Used well, your social media accounts give your audience the feeling that you “get” them and understand their world. They show that your brand is relevant and influential within your niche. And it can expose your content and your products to new segments of your target audience.
But used poorly, social media can cause brands more harm than good. Social media blunders are public (and often permanent), and consumers’ loyalty can shift quickly.
Whether you use Facebook, Twitter, Instagram, Pinterest, or another platform, hashtags represent one of the biggest—and underutilized—opportunities for brands to connect with their audiences. But hashtags are also difficult to use well.
To help you get the most from your social posts—and steer clear of the dangers—here are three tips for choosing hashtags.
1. Find the Hashtags Your Audience Uses
Every hashtag belongs to a community or a moment, and the people using it are drawn together by shared experiences, interests, and observations. If you want to use the right hashtags, start by finding the ones your target audience uses.

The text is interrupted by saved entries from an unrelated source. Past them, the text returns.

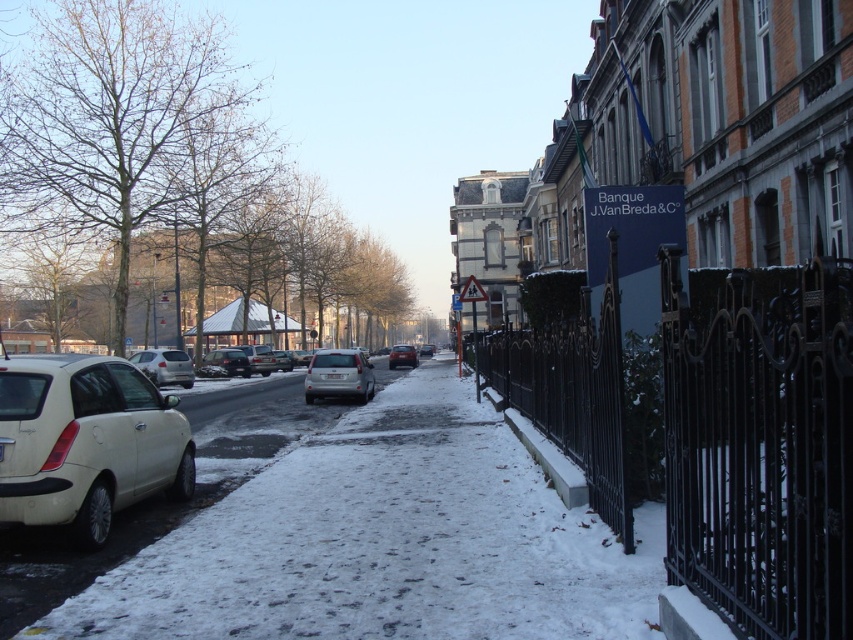
You are a delivery person trying to park your van between the satin silver sedan at center and the shiny red sedan at center. Based on their positions, which direction should you move your van to fit between them?

The satin silver sedan at center is above the shiny red sedan at center, so you should move your van downward to fit between them.

You are a delivery person needing to park your vehicle. You see a satin silver sedan at center and a shiny red sedan at center. Which vehicle is closer to you, the observer, so you can park behind it?

The satin silver sedan at center is in front of the shiny red sedan at center, so the shiny red sedan at center is farther away. Therefore, you can park behind the shiny red sedan at center since it is the one farther back.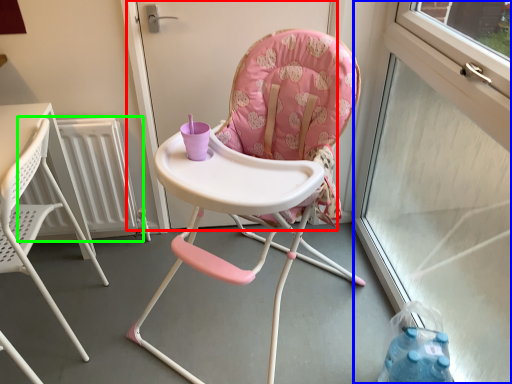
Question: Which object is positioned closest to screen door (highlighted by a red box)? Select from window screen (highlighted by a blue box) and radiator (highlighted by a green box).

Choices:
 (A) window screen
 (B) radiator

Answer: (B)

Within every niche, there are bound to be appropriate hashtags that describe your industry, product category, or the problems and aspirations your target audience shares. But for a hashtag to have any significant impact on your social media success, it has to either already be in use or have the potential for your audience to rally behind.
Brands with large audiences, brilliant ideas, or worthwhile contests can invent new hashtags that get their audience talking. But if you use a hashtag no one else is using and you aren’t putting in the effort to “make it a thing,” you run the risk of showing your target audience that you—and by extension, your product or service—simply aren’t relevant.

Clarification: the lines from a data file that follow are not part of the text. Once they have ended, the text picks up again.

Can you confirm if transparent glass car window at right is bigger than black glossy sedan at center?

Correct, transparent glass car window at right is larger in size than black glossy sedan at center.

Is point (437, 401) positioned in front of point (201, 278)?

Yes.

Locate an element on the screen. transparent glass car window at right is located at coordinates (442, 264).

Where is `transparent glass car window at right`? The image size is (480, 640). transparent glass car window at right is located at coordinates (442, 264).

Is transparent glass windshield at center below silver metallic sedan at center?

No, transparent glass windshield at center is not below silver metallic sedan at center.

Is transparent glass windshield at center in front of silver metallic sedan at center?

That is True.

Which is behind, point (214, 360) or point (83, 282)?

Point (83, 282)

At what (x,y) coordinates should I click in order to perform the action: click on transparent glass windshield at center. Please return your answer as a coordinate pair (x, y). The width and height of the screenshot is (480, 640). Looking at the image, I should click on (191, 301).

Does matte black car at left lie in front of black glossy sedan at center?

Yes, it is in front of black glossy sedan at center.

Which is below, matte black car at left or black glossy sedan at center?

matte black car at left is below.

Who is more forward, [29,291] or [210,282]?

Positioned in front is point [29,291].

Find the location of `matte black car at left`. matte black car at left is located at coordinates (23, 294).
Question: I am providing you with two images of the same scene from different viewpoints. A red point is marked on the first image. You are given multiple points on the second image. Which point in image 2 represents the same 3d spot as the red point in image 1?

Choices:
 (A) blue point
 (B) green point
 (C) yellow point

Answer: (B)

2. Choose the Most-Used Variation
Some marketers recommend you use as many hashtags as possible to increase your exposure to the right people. Each hashtag exposes your post to a new pool of relevant people.
But if your social post ends with #run #running #runner #jogging #runningshoes #runningman #runningwoman, it doesn’t look like a brand trying to connect with their audience. It looks like spam.
You can certainly use multiple hashtags—especially if there are multiple ideas or sentiments you want to express—but you should limit yourself to one or two hashtags per concept in your post.
Before you settle on one, see what’s going on in each of the hashtags you could use. Which one do people use most frequently? Do they seem to have different purposes or audiences? Is one of them gaining more traction right now?
Instead of bogging down your post with dozens of hashtags, focus on the ones with the greatest potential—so it doesn’t look like you’re just shouting at whoever will listen.
3. Be Relevant
Imagine you’re giving a toast at a wedding. You prepare your speech, get all dressed up, and head to the venue. But the building looks nothing like you expected. When you open the door, you discover that you’ve just walked into a comic-con, and everyone is wearing elaborate and vibrant costumes, dressed as their favorite superheroes or obscure characters from books, games, and movies.
And then you walk on stage, take the mic from the speaker, and give your toast.
That’s what it feels like when brands use inappropriate hashtags. It’s like walking into the wrong room and saying the wrong thing to the wrong people. It’s one of the most common mistakes brands make with hashtags. It typically happens because, in an effort to make the biggest impact, brands simply scroll through the trending hashtags until they find a combination of words they can tie into their brand.
DiGiorno has made some infamous hashtag blunders on Twitter by doing exactly this. And they got eviscerated for it.
Before you ever use a hashtag, be sure you read about how people are using it. Look through the posts. If it’s trending, find out why. Is it being used as part of an event? Is it a reaction to something that happened in the news? Is it part of a movement, or a larger conversation about something important?
If a hashtag is part of a conversation your brand is prepared to be part of, great. But while anyone can use hashtags, they’re not open invitations to say whatever you want. And people don’t take kindly to brands that try and hijack their conversations.
Don’t Be Afraid—Just Be Thoughtful
It takes a little effort to use hashtags appropriately. And the stakes of using them wrong is enough to deter brands from ever trying them out. But especially if you don’t already have a huge following, and your audience is actively using hashtags to host conversations and express thoughts your brand can speak into, then hashtags represent a valuable opportunity to connect with new people. So try them!